Passage given –

At least those dolphins died relatively quickly. Those chickens and pigs aren't so lucky. They die a painful, slow death that stretches over months.


----------



## Jackson (Jan 30, 2009)

solarz said:


> So you think fish are not intelligent? My clowns would disagree with you.
> 
> Sure, dolphins are more intelligent, but at what point do you draw the line? Why is it okay in your book to kill millions of intelligent fish for the private aquarium trade but not okay to kill a few hundred dolphins for the public aquarium trade and for meat consumption?
> 
> ...


Lmfao

You got jokes, big time jokes!

I am morally superior sorry to burst your small bubble.

Comparing fish to dolphins

Farmed animals to wild animals

Really?

You're all over the place

Face it these cowards are killers.

FYI- the poisoning of fish isn't only done by fishermen for the hobby. It's also don't by researchers to collect specimens for research.

Regardless our world runs on blood and money


----------



## Y2KGT (Jul 20, 2009)

Available data –
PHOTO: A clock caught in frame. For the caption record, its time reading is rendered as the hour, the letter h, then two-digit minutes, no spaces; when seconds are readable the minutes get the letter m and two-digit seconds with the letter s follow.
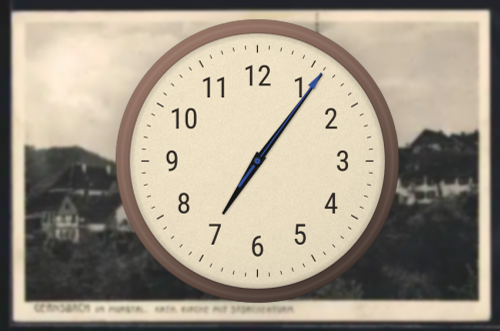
7h06m06s
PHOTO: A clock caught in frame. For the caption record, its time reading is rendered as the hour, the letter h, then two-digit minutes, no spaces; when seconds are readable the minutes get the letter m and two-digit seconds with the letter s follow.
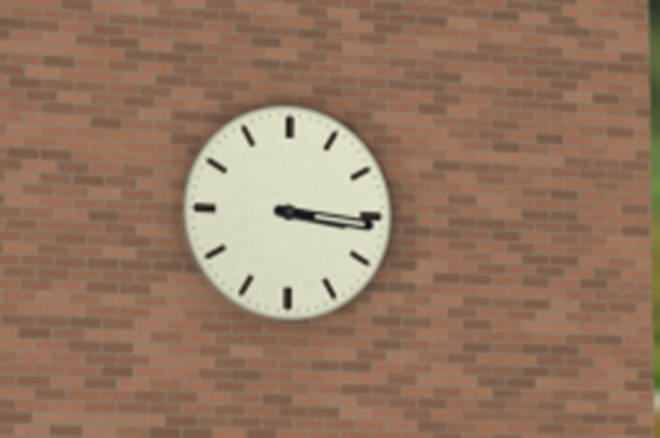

Actions to take –
**a.** How long does the painful death of chickens and pigs stretch over, according to the dolphin thread?
**b.** Rewrite everything in the dolphin thread from "Farmed animals to" down to "specimens for research.", putting "hunters" in place of "cowards".
**c.** Can you carry on the dolphin thread from where it stops?

Per-task outputs –
**a.** Months.

**b.**
Farmed animals to wild animals

Really?

You're all over the place

Face it these hunters are killers.

FYI- the poisoning of fish isn't only done by fishermen for the hobby. It's also don't by researchers to collect specimens for research.

**c.**
solarz said:


> So you think fish are not intelligent? My clowns would disagree with you.
> 
> Sure, dolphins are more intelligent, but at what point do you draw the line? Why is it okay in your book to kill millions of intelligent fish for the private aquarium trade but not okay to kill a few hundred dolphins for the public aquarium trade and for meat consumption?
> 
> ...


You can try and justify the dolphin slaughter all you want by comparing it to whatever you want but I'll never agree with you.

And don't try to twist things around by making it sound like I support harm to any animal no matter what the species.

--
Paul


----------



## Jackson (Jan 30, 2009)

Y2KGT said:


> You can try and justify the dolphin slaughter all you want by comparing it to whatever you want but I'll never agree with you.
> 
> And don't try to twist things around by making it sound like I support harm to any animal no matter what the species.
> 
> ...


X100

Thank you Paul


----------



## solarz (Aug 31, 2010)

Jackson said:


> Lmfao
> 
> You got jokes, big time jokes!
> 
> ...


I cannot agree with your selective morality.



Jackson said:


> FYI- the poisoning of fish isn't only done by fishermen for the hobby. It's also don't by researchers to collect specimens for research.
> 
> Regardless our world runs on blood and money


Indeed it does, so getting up in arms about the killing of some subjectively cute animal is rather puerile. Like it or not, these dolphin hunts serve a very important purpose.

As a famous quote in conservationism goes,


> In the end we will conserve only what we love. We will love only what we understand.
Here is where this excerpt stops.